Jacob Hacker, a Yale University professor and leading health care theorist, did not fully endorse the latest incarnation of reform making its way through the Senate. Indeed, he was critical of some of the policy negotiations, in particular the decision to replace an actual public option with something run by private insurers and regulated by the government -- which he deemed "inadequate" and incompatible with the president's principles of reform.
But in a segment on PBS's Newshour, Hacker did call the proposed expansion of Medicare an "enormous, positive development." And, in the process, he provided Senate Democrats with at least a modicum of intellectual cover as they try to patch together their final reform effort.
Well it certainly is a broad compromise, but I think it's a complex one. It has a lot of moving parts and a lot of details we don't know yet.
The way I would describe it is, in sort of Dickensian terms, is it's a tale of two public options. Public option one, the public option that was going to be within the exchange and available to Americans on day one to create competition for private insurance plans to give people a choice, that public option has been replaced, in my mind, with an inadequate substitute, a national system of private plans.

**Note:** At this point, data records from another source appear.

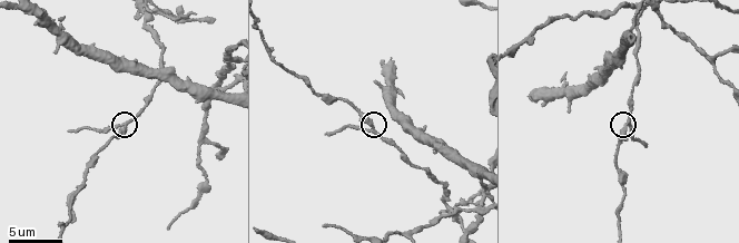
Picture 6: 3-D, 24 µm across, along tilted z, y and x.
Inspect: 3d 6 µm at (628, 121) of picture 6. Zoom in.

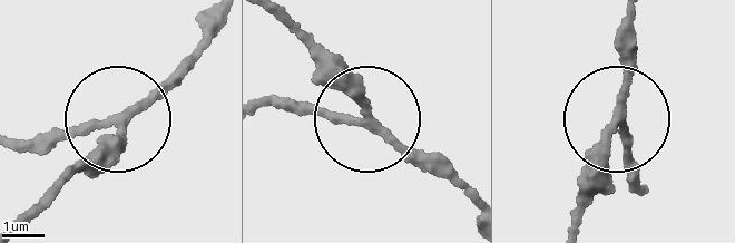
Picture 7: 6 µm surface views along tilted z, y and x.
Accept. 3 arms meet here; it runs along (469, 195), (365, 120), (304, 115), (280, 100) in picture 7; continuous, no second neuron.

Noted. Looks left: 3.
Inspect: 3d 24 µm at (925, 253) of picture 1. Branch point.

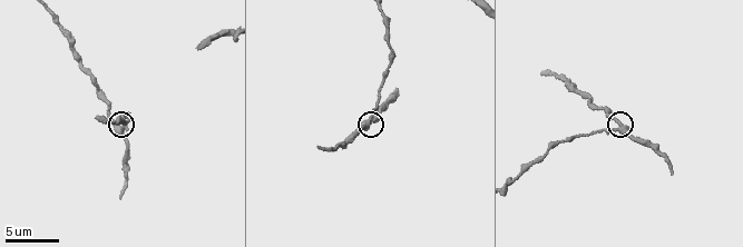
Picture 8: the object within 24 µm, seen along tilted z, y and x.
Inspect: 3d 10 µm at (118, 133) of picture 8.

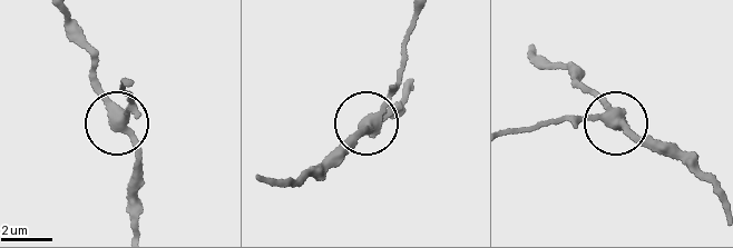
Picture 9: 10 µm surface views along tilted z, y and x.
Accept. It runs along (512, 130), (547, 120), (596, 118), (619, 125), (653, 149) in picture 9; continuous, no second neuron.

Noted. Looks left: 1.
Stop: no edits; the rest is unchecked.

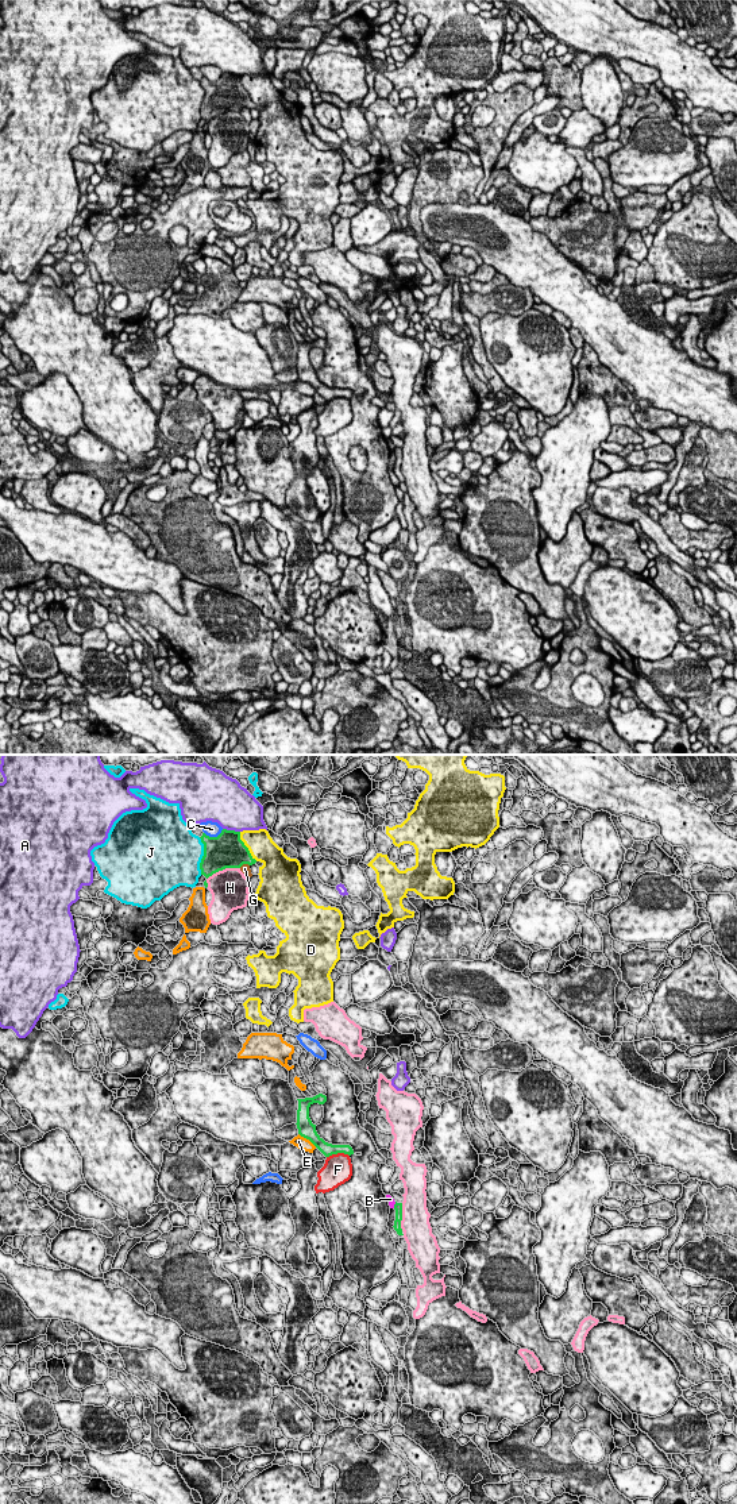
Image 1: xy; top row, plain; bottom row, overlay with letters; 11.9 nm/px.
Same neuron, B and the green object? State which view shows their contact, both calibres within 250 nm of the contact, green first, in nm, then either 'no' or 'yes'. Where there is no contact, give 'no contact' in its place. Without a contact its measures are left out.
contact in xy; calibres 100 and 70 nm; no

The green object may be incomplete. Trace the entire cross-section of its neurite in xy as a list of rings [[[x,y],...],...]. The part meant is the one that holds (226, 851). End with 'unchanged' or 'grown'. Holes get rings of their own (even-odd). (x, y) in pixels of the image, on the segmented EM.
[[[223,829],[217,837],[202,833],[200,838],[204,844],[200,869],[207,879],[225,868],[240,868],[243,864],[252,865],[256,863],[240,840],[240,832]]] | unchanged

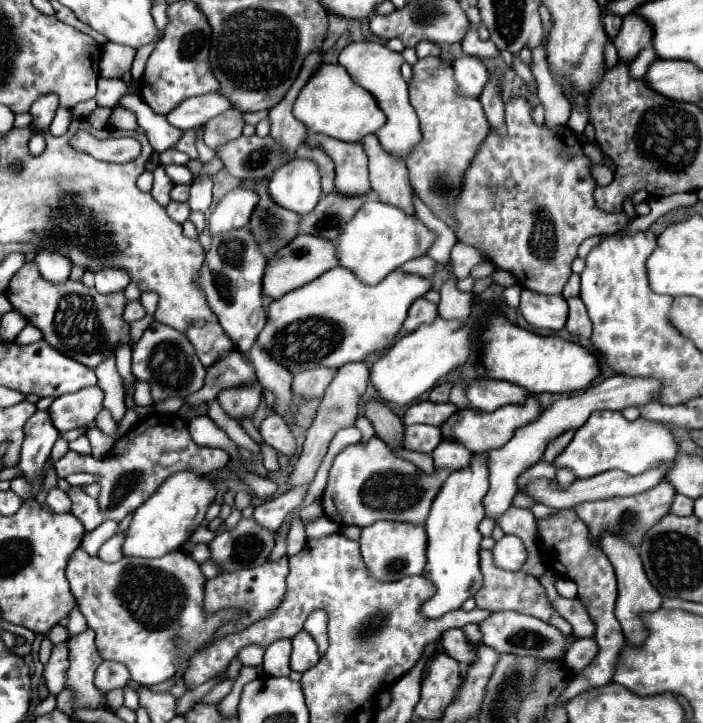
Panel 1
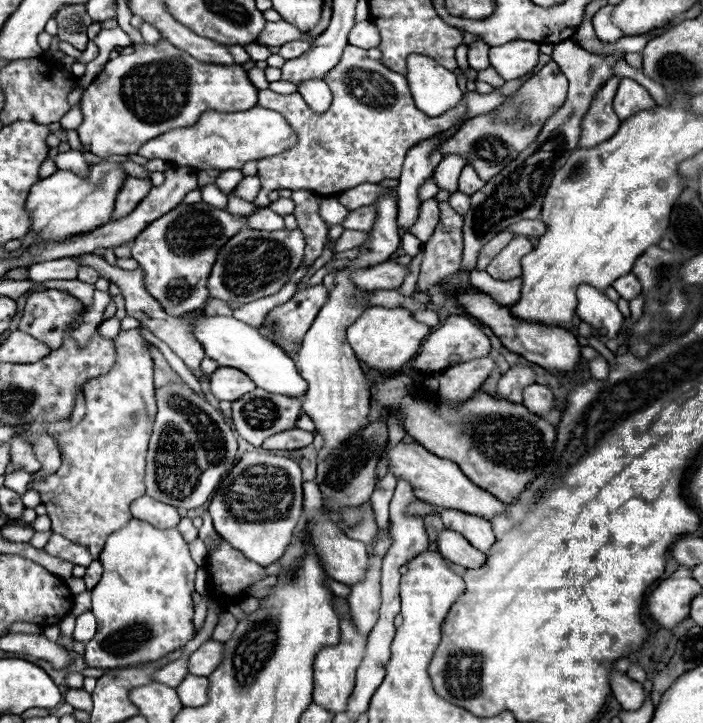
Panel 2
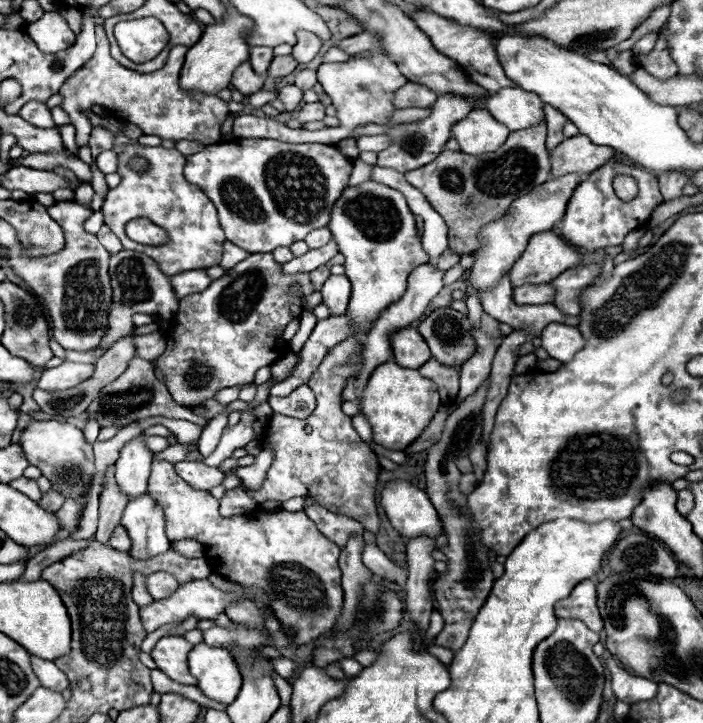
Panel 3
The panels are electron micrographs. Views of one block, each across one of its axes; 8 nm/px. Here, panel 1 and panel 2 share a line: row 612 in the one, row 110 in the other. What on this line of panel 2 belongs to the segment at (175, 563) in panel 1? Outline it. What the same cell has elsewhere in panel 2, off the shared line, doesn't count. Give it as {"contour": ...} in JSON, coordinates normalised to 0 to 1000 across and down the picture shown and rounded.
{"contour":[[[242,58],[222,61],[191,61],[191,72],[182,77],[168,77],[156,83],[148,97],[137,105],[137,111],[125,119],[117,133],[117,158],[119,169],[111,177],[114,196],[122,210],[154,219],[162,213],[191,213],[196,205],[233,185],[233,180],[245,180],[250,174],[270,174],[284,163],[290,152],[350,152],[353,147],[364,147],[367,124],[356,116],[350,97],[344,91],[313,91],[282,86],[270,75],[250,69]]]}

But public option two, which was never on the agenda before, a buy-in to the actual Medicare program for 55- to 64-year-olds, is an enormous positive development. It's actually the original idea, if you will, for the public option, simply letting people get into the Medicare program that provides broad, secure coverage at an affordable price.

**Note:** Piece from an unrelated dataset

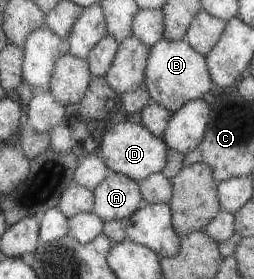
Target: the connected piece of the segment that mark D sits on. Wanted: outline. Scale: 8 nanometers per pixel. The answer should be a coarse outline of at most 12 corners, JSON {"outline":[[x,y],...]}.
{"outline":[[137,122],[106,125],[94,153],[133,180],[160,173],[167,147]]}

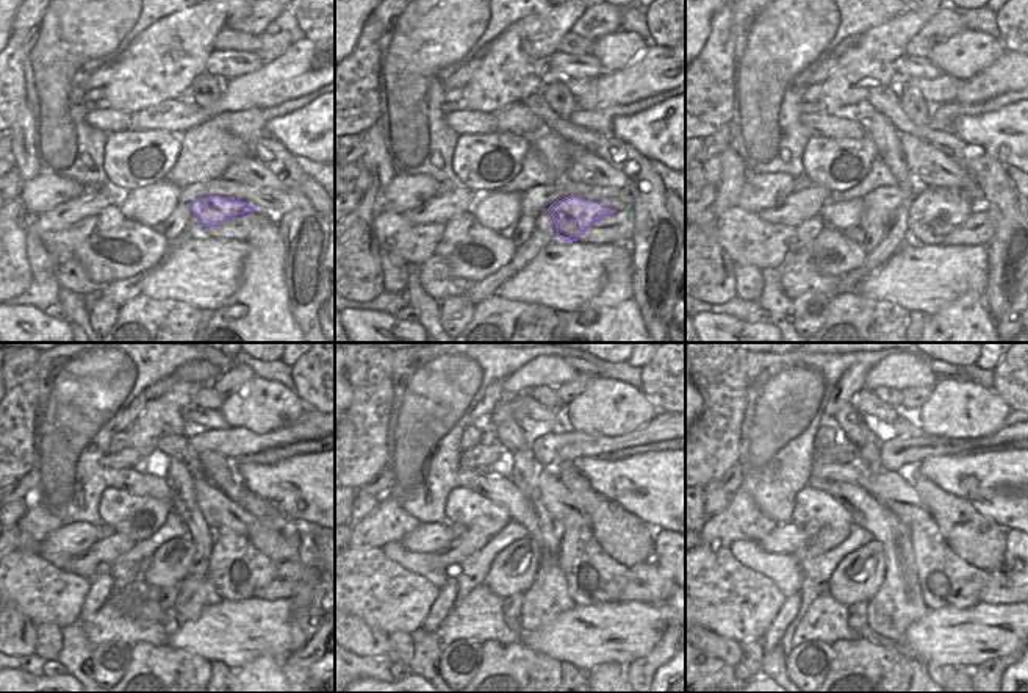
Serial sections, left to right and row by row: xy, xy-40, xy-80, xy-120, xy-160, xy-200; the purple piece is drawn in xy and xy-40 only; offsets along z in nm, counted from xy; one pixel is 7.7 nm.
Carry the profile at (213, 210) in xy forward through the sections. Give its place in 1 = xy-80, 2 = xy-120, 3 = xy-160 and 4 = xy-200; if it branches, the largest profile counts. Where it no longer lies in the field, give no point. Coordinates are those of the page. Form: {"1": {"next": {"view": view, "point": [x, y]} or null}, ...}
{"1": {"next": {"view": "xy-80", "point": [934, 213]}}, "2": {"next": {"view": "xy-120", "point": [237, 568]}}, "3": {"next": {"view": "xy-160", "point": [592, 574]}}, "4": {"next": {"view": "xy-200", "point": [945, 581]}}}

It's worth noting that one of the provisions Hacker liked about the revised Senate effort was its immediacy. The Yale professor said that having the Medicare buy-in start as early as 2011 -- which appears to be the goal of Senate Democrats -- would be a major breakthrough, something "that is concrete, that people will be able to see it changing lives very early in the reform process." He also stressed that if the Senate drops the public option from its legislative language, it needs to ensure that strong regulatory incentives (triggers) are put in place to keep private insurers in check.
So, I'm strongly of the view that the way to strengthen this would be to say, look, OK, Office of Personnel -- and I just say and just want to say the insurance companies clearly think that this was a big win for them. There was an insurance industry insider who just wrote on a blog, "We win, administered by private insurance companies, no government funding."
Well, if they have won this round, the question is, can we put in place a trigger that says, if they don't perform up to expectations, then, in the next round, there's a public option that isn't restricted to people over the -- over 55?